─── Given entries ───

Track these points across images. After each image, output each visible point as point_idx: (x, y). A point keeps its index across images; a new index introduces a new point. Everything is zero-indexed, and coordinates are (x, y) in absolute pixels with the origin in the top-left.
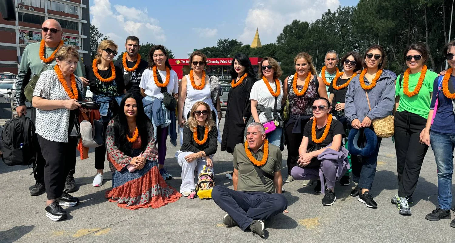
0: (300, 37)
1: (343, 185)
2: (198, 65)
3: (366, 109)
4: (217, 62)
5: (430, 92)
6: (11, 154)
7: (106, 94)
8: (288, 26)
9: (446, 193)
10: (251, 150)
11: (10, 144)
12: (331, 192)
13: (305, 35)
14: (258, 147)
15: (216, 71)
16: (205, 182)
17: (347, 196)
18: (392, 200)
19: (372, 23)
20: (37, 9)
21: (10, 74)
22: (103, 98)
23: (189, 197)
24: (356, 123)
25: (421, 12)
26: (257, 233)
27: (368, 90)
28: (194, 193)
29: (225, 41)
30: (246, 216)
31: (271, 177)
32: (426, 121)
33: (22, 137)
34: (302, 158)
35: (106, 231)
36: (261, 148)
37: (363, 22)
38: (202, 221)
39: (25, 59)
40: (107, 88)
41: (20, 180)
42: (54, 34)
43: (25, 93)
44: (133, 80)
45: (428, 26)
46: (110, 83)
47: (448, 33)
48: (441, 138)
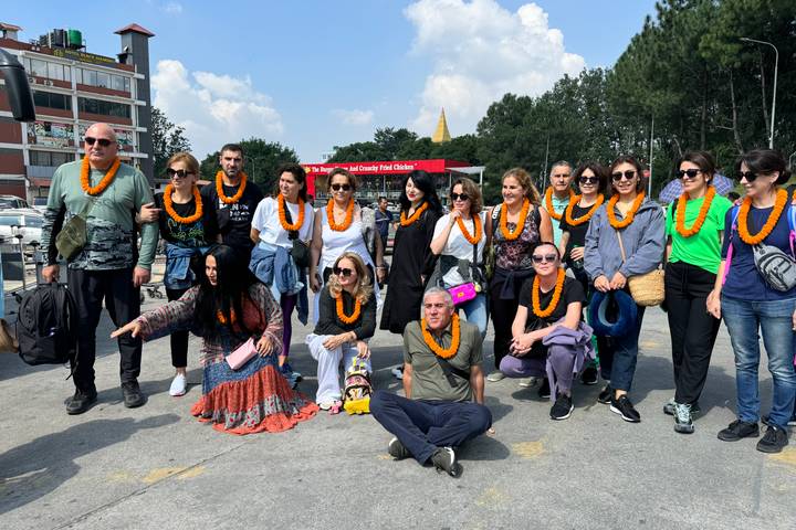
0: (517, 123)
1: (586, 383)
2: (341, 190)
3: (617, 259)
4: (375, 169)
5: (719, 231)
6: (35, 347)
7: (186, 244)
8: (495, 104)
9: (749, 395)
10: (431, 331)
11: (34, 330)
12: (565, 396)
13: (526, 119)
14: (443, 328)
15: (374, 183)
16: (357, 387)
17: (594, 404)
18: (665, 408)
19: (640, 97)
20: (57, 83)
21: (14, 198)
22: (182, 250)
23: (330, 412)
24: (602, 283)
25: (724, 77)
26: (443, 469)
27: (620, 229)
28: (340, 403)
29: (388, 131)
30: (425, 441)
31: (466, 375)
32: (714, 277)
33: (53, 316)
34: (518, 343)
35: (196, 472)
36: (447, 329)
37: (623, 95)
38: (353, 451)
39: (57, 189)
40: (187, 232)
41: (47, 389)
42: (104, 149)
43: (58, 245)
44: (234, 216)
45: (737, 101)
46: (192, 224)
47: (769, 113)
48: (738, 307)
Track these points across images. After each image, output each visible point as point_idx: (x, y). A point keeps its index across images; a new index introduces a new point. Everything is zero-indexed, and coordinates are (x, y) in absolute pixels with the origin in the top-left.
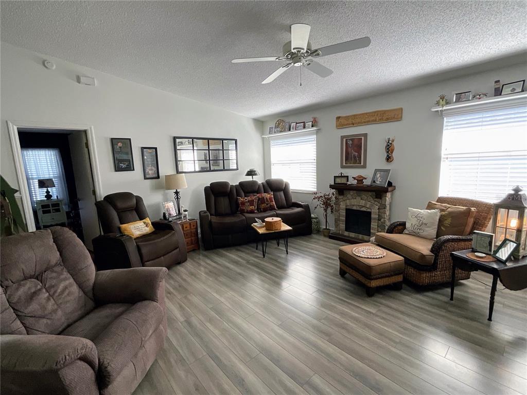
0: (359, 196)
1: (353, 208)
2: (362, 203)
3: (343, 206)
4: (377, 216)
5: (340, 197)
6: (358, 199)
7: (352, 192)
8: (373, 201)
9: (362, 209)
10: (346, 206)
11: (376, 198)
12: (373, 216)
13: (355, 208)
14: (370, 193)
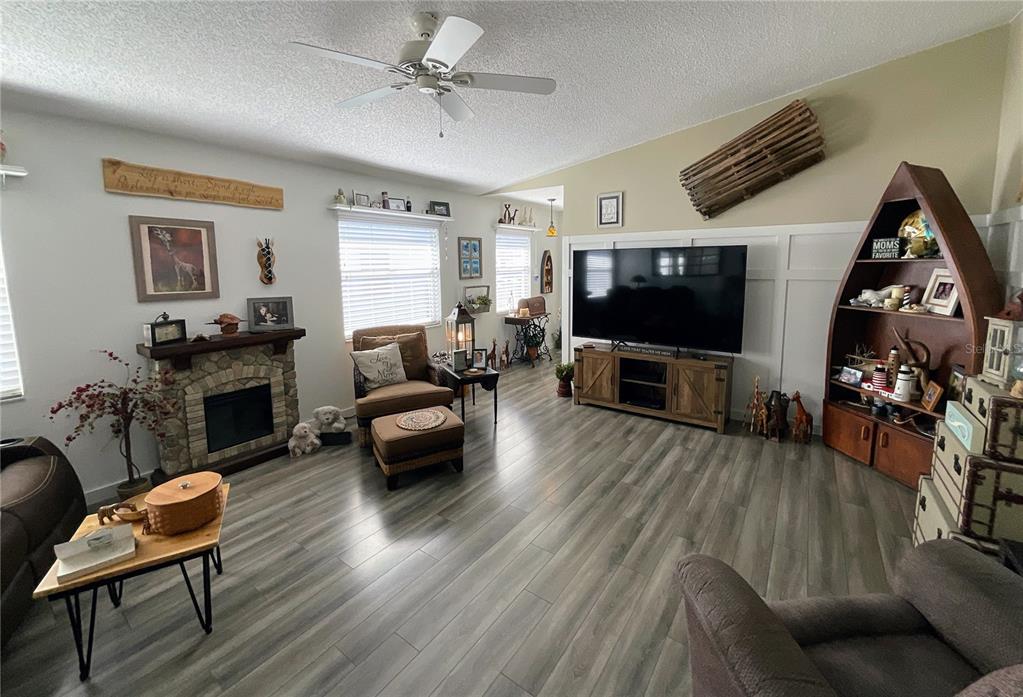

───

* Task instructions *
Reproduce the entries exactly. Do not carry over any picture.

* Exercise answer *
Track these points across images. After each image, output each visible point as point_idx: (x, y). A point keeps its index across images; a new index introduces a new point. Everything is zero-indexed, and coordinates are (x, y) in absolute pixels with the origin in the top-left.
0: (300, 37)
1: (343, 185)
2: (198, 65)
3: (366, 109)
4: (217, 62)
5: (430, 92)
6: (11, 154)
7: (106, 94)
8: (288, 26)
9: (446, 193)
10: (251, 150)
11: (10, 144)
12: (331, 192)
13: (305, 35)
14: (258, 147)
15: (216, 71)
16: (205, 182)
17: (347, 196)
18: (392, 200)
19: (372, 23)
20: (37, 9)
21: (10, 74)
22: (103, 98)
23: (189, 197)
24: (356, 123)
25: (421, 12)
26: (257, 233)
27: (368, 90)
28: (194, 193)
29: (225, 41)
30: (246, 216)
31: (271, 177)
32: (426, 121)
33: (22, 137)
34: (302, 158)
35: (106, 231)
36: (261, 148)
37: (363, 22)
38: (202, 221)
39: (25, 59)
40: (107, 88)
41: (20, 180)
42: (54, 34)
43: (25, 93)
44: (133, 80)
45: (428, 26)
46: (110, 83)
47: (448, 33)
48: (441, 138)
0: (517, 123)
1: (586, 383)
2: (341, 190)
3: (617, 259)
4: (375, 169)
5: (719, 231)
6: (35, 347)
7: (186, 244)
8: (495, 104)
9: (749, 395)
10: (431, 331)
11: (34, 330)
12: (565, 396)
13: (526, 119)
14: (443, 328)
15: (374, 183)
16: (357, 387)
17: (594, 404)
18: (665, 408)
19: (640, 97)
20: (57, 83)
21: (14, 198)
22: (182, 250)
23: (330, 412)
24: (602, 283)
25: (724, 77)
26: (443, 469)
27: (620, 229)
28: (340, 403)
29: (388, 131)
30: (425, 441)
31: (466, 375)
32: (714, 277)
33: (53, 316)
34: (518, 343)
35: (196, 472)
36: (447, 329)
37: (623, 95)
38: (353, 451)
39: (57, 189)
40: (187, 232)
41: (47, 389)
42: (104, 149)
43: (58, 245)
44: (234, 216)
45: (737, 101)
46: (192, 224)
47: (769, 113)
48: (738, 307)
Track these points across images. After each image, output each visible point as point_idx: (x, y). A point keeps its index across images; a new index introduces a new point. Everything is zero-indexed, and coordinates are (x, y) in absolute pixels with the origin in the top-left.
0: (359, 196)
1: (353, 208)
2: (362, 203)
3: (343, 206)
4: (377, 216)
5: (340, 197)
6: (358, 199)
7: (352, 192)
8: (373, 201)
9: (362, 209)
10: (346, 206)
11: (376, 198)
12: (373, 216)
13: (355, 208)
14: (370, 193)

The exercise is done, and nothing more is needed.